Please show us what you have tried and exactly where you are stuck.

Please follow the rules of posting in this forum, as enunciated at:

READ BEFORE POSTING​

Please share your work/thoughts about this problem

Be careful khan. This thread contains radiation!

 

[khansaheb]

Be careful khan. This thread contains radiation!

Nothing new ... Radiation is everywhere....

 

[logistic_guy]

Nothing new ... Radiation is everywhere....

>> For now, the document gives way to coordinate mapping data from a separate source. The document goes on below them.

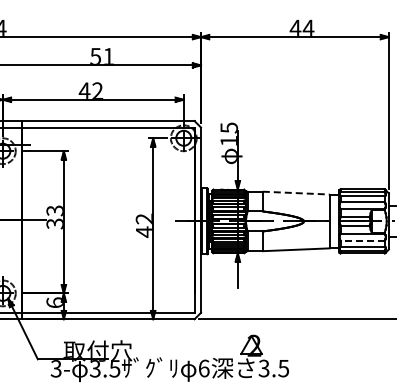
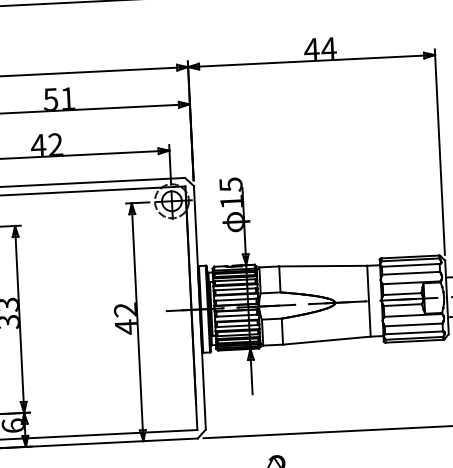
line: (296, 193) -> (323, 266), dashed -> solid
line: (362, 241) -> (413, 325), dashed -> solid

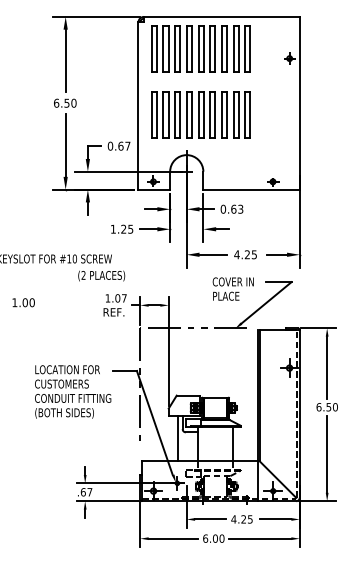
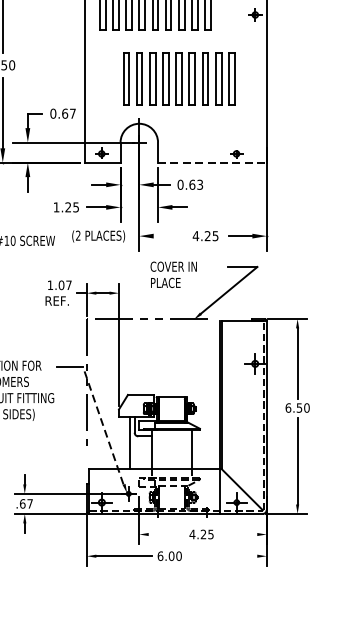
part: (200, 114) -> (178, 77), moved
line: (252, 189) -> (213, 162), solid -> dashed
line: (213, 254) -> (169, 235), removed
text: (101, 275) -> (98, 235), moved
text: (232, 288) -> (172, 274), moved
line: (154, 422) -> (102, 425), solid -> dashed
line: (210, 519) -> (166, 534), removed
line: (275, 519) -> (239, 534), removed
line: (259, 538) -> (221, 556), removed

Wrong. There is no radiation in one's butthole when washed with mentholated shampoo like Head & Shoulders and water!

 

[logistic_guy]

$\displaystyle \bold{(a)}$

Power $\displaystyle =$ convection $\displaystyle +$ radiation

$\displaystyle P = q_{\text{conv}} + q_{\text{rad}} = Ah(T_s - T_{\infty}) + A\varepsilon\sigma(T^4_s - T^4_{\text{sur}})$

The formula looks complicated but once you know what each variable represents, it becomes a piece of cake. Don't forget to convert the temperatures to $\displaystyle \text{Kelvin}$ and use $\displaystyle \text{SI}$ units. Also no need to mention that $\displaystyle \text{Stefan-Boltzmann Constant} \ (\sigma)$ will be used.

$\displaystyle P = \pi\left(\frac{0.3}{2}\right)^2\bigg[0.8\left(473.15 - 298.15\right)^{4/3} + 0.8\left(5.67 \times 10^{-8}\right)\left(473.15^4 - 298.15^4\right)\bigg] = 190.71 \ \text{W}$